Over 20% of Women Take No Part in Couples’ Retirement Planning, Study Shows
American couples may not be as in touch with their financial lives together as they believe they are, according to the findings from the latest Fidelity Investments Couples & Money study. Even though 57% of the survey’s 3,426 respondents said they are “joint decision makers on retirement and other long-term financial goals,” more than half of all non-retired couples disagreed on how much money they need to retire comfortably, according to a press release.
“One thing that stands out is that while many couples claim to communicate quite well when it comes to finances, when you take a deeper look, you realize so many have a discomfort level when it comes to talking about money,” Stacey Watson, senior vice president of Life Event Planning at Fidelity, said in an interview with GOBankingRates. “Even couples who say they are totally comfortable discussing their finances don’t always dig deeply enough to make sure they are truly on the same page.”
Communication Gaps Can Lead to Struggles
Even worse than communication gaps when it comes to money is failing to work together. The study found that 40% of people in same-sex marriages and 27% of people in opposite-sex marriages said they have only one primary retirement decision maker. Overall, 22% of women said they have little or no involvement in retirement planning, according to the study.
It wasn’t just retirement planning that showed a disconnect between couples’ money beliefs and the reality of how they manage finances. While 71% of partners claimed they communicate “at least very well” with their other half about money, 39% of respondents didn’t know their partner’s salary.
The disconnect between how couples believe they manage money together and how they actually communicate can cause problems, as 18% identify money as their greatest relationship challenge. Also, 44% admit to arguing about money at least occasionally.
“Money discussions are not always easy, but the fact so many couples feel they are in sync and are comfortable talking about financial topics is encouraging, even if the conversations do occasionally end in disagreement,” Watson said.
Tips for Talking about Money
Watson offers tips for talking about money with your partner. She points to the “three Cs” of talking about finance as one way to get started. The first — and arguably, most important — “C” stands for communication. “Openly discussing financial matters helps people feel more confident, more closely aligned and better equipped to take on the future. For all couples, the best advice for money conversations is that it’s not a competition, so stick with it and keep the dialogue going,” she said.
The second “C” represents collaboration, Watson said. “Building a financial plan together gives each partner an equal opportunity to understand their financial needs and how to get there. Planning allows couples greater control over how they can reach shared financial goals and helps identify potential hurdles to overcome.”

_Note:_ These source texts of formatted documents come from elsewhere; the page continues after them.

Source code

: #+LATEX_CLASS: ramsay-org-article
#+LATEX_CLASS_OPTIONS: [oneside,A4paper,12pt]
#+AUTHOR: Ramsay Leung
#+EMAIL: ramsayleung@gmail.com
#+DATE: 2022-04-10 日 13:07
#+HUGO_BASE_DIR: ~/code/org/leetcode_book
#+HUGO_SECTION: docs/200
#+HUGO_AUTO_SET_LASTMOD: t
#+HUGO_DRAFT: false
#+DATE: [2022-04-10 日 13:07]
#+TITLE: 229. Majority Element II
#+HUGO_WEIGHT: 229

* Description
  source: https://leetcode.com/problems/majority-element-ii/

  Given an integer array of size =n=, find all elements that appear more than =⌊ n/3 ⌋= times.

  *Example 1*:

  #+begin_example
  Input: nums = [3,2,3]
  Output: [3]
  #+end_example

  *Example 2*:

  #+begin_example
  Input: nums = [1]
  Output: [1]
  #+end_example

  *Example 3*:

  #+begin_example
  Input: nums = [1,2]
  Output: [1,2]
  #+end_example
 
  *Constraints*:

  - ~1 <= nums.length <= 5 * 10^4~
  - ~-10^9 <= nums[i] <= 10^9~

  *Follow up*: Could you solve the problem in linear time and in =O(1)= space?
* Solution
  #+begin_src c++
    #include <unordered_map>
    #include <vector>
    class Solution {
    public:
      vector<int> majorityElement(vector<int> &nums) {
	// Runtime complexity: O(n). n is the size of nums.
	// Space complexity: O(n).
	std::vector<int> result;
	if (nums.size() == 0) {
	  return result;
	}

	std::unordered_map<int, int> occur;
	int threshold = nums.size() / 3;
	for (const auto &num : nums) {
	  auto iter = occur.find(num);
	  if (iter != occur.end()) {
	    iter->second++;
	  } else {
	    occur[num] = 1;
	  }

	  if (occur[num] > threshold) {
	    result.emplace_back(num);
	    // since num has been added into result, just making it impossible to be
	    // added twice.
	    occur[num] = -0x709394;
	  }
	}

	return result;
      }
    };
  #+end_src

Finally, with these steps in place, talking about money should begin to become a habit, according to Watson. “We all lead busy lives and it’s natural for some things to fall through the cracks,” she said. “This study shows that as well aligned as you think you may be on the subject, there is always room for improvement, or there are topics that you haven’t visited or you may need to revisit, as time goes by.”
The third “C” — “control” over finances — comes when both partners gain greater confidence in their financial future as a couple. “Having a plan — and sticking to it — leads to greater confidence for both partners, which brings greater peace of mind that a solid roadmap is in place to achieve your goals and dreams,” Watson said. She recommends reviewing your financial plan at least once a year to adjust for life changes and make sure you’re both still on the same page.
When it comes to retirement planning, or even budgeting or daily decisions about money, knowledge and communication are the keys to success, the study findings show. Not only is it smart to know what’s going on with your money, as a couple, for day-to-day living, but if something should happen to your partner, you don’t want to be in the dark about your finances.
It’s important that both partners become active decision makers when it comes to their money. “It’s okay to delegate, but don’t abdicate,” Watson said. “We strongly encourage all couples who have a partner taking the lead in certain money decisions to make sure their other half is aware of what’s going on and prepared to jump in and take over, if need be.”